Before valiantly jumping to help the poor defenceless people who rejoice at the Ubuntu fonts abundance, let’s define the issue, shall we?
Those poor babylonians in need of cuneiforms will get them at install time. Then, either they know about fonts and install them egyptian hieroglyphs when needed, either they don’t care. To be clear, I’m not kidding about cuneiforms and hieroglyphs, they are included by default.
As I see it, the issue is too many irrelevant choices in the font selection - for anyone.
One of rituals I do on every clean Kubuntu (my OS of choice) install is
sudo apt purge fonts-{noto-unhinted,noto-cjk,beng*,deva*,gargi,gujr*,guru*,indic,kacst*,kalapi,khmeros-core,knda,gubbi,lklug-sinhala,mlym,orya*,navilu,nakula,pagul,sahadeva,sarai,sil-*,smc*,taml,telu*,thai-tlwg,tlwg-*,yrsa-rasa,lohit*,samyak*}
Lots of fun, I even uninstalled Kubuntu at one time because I was too nervous to read the depedencies list . Then I’m going into System Settings and disable or delete the Noto variants I don’t need. Because Noto variants cannot be uninstalled, just deleted. It’s good that every alphabet has several variants, but who can say the differences among them, let alone needing all of them. So, yeah, I’m willing to jump through those hoops to protect my sanity from the excessive scrolling.

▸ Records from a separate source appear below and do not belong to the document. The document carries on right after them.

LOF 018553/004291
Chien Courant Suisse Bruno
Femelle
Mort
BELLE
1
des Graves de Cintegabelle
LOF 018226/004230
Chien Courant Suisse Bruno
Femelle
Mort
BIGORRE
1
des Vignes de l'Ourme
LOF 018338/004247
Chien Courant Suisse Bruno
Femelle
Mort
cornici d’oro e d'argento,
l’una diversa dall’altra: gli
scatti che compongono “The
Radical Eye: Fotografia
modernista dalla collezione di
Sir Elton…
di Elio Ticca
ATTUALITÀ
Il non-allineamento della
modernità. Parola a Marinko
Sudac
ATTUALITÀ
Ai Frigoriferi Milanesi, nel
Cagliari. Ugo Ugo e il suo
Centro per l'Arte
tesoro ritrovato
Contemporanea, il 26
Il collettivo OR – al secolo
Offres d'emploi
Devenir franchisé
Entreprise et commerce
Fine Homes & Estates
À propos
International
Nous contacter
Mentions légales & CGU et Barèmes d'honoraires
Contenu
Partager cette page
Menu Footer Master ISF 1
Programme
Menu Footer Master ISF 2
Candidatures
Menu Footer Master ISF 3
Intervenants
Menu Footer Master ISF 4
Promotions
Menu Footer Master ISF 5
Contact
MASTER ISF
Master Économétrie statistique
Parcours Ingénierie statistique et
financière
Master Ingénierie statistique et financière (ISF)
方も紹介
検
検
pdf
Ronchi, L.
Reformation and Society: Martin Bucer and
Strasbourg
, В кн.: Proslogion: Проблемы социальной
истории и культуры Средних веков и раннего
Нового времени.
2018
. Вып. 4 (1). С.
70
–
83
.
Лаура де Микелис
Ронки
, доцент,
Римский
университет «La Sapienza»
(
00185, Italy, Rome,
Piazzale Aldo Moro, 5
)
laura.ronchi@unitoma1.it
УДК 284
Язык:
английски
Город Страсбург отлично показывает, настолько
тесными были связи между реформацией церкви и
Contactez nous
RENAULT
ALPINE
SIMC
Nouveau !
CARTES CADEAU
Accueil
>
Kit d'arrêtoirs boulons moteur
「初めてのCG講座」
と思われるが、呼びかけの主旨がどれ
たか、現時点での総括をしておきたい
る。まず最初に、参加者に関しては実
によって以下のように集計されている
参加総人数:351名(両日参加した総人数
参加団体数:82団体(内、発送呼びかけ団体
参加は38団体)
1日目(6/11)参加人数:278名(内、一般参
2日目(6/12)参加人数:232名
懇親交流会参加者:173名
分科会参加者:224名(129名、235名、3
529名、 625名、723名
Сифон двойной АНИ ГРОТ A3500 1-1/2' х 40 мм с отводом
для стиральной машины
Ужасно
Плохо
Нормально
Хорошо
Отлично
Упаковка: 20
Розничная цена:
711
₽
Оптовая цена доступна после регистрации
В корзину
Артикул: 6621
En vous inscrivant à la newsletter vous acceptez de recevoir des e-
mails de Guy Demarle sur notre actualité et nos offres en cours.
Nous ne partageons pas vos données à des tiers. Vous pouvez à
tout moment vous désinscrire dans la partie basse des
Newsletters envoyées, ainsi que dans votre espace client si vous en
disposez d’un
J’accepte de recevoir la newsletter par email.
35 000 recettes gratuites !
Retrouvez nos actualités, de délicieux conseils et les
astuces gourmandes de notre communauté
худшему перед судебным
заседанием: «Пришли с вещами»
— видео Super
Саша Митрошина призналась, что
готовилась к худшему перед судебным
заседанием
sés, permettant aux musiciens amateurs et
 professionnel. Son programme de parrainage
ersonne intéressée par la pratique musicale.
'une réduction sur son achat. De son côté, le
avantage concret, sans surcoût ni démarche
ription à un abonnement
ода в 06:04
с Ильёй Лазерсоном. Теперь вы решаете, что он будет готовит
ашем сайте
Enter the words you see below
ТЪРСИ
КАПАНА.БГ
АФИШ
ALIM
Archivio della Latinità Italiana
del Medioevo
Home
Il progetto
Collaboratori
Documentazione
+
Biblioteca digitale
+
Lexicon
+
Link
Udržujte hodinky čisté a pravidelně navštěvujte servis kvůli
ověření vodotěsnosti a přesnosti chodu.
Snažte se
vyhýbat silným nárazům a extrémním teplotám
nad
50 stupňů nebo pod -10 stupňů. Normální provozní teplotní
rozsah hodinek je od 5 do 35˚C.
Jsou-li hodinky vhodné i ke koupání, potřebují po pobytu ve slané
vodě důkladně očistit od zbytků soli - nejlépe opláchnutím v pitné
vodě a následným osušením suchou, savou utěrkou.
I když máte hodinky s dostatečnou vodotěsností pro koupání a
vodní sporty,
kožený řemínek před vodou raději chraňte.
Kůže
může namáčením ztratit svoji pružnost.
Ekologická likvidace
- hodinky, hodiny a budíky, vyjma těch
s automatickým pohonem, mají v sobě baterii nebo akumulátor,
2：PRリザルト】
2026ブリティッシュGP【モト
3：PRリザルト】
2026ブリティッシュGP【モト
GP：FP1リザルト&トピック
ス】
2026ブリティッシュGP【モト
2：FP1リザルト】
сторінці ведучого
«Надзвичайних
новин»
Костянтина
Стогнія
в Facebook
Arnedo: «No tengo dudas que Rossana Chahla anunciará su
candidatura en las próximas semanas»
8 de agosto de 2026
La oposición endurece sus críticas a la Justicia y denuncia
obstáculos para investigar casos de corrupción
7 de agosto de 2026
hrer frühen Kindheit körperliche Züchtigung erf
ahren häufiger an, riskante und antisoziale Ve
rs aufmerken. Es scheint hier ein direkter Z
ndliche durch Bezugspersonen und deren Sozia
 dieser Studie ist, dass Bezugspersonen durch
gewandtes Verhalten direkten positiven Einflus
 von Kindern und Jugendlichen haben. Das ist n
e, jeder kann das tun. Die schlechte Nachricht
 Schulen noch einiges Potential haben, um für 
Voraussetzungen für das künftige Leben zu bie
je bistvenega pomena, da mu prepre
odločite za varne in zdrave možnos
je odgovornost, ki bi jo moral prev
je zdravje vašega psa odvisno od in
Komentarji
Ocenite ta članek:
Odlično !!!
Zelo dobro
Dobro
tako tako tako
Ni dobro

Aside from blaming the apps for not being able to scroll through more than a hundred fonts while displaying them (I’m being sarcastic here), there is the cognitive load. The last thing I need when I feverishly scramble to put my last idea into design is to scroll through one hundred Noto fonts. Even someone using Bengali language on their system would appreciate not having to scroll so much when they need the Yrsa font.
What can be done to decrease the font selection choice burden? Obviously, there need to be fewer choices.
I expect most of the solutions coming from the GUI designers. I.e. many of the choices are only variants of Noto - collapsing them into a flyout menu would be a serious help.
Another option would be to have the fonts installed, but disabled. Then, during the system install, the user would be presented with a fonts list, just like the app list, and would be asked to choose what to enable (although enabling fonts is a KDE thing, I’m not sure how well it translates to other desktop environments)
Having a font install dialog structured by alphabets the same way countries are structured by continents would also help. Or having the font selection structured the same way.
On the one hand, the current situation affects people needing more than the system installation fonts or people working with fonts, usually in the design business. I’m not sure how many are they. Considering how common working with Word/Writer documents is, their numbers could be significant.
On the other hand, who would be affected by not having all the fonts pushed through the installation by default? The most important fonts are the ones used for the installation of the system and those are the ones most people care about. Whoever wants more fonts knows to cherry pick from list.
So, who needs hieroglyphs next to their cuneiforms and cannot install them? I cannot think of anyone.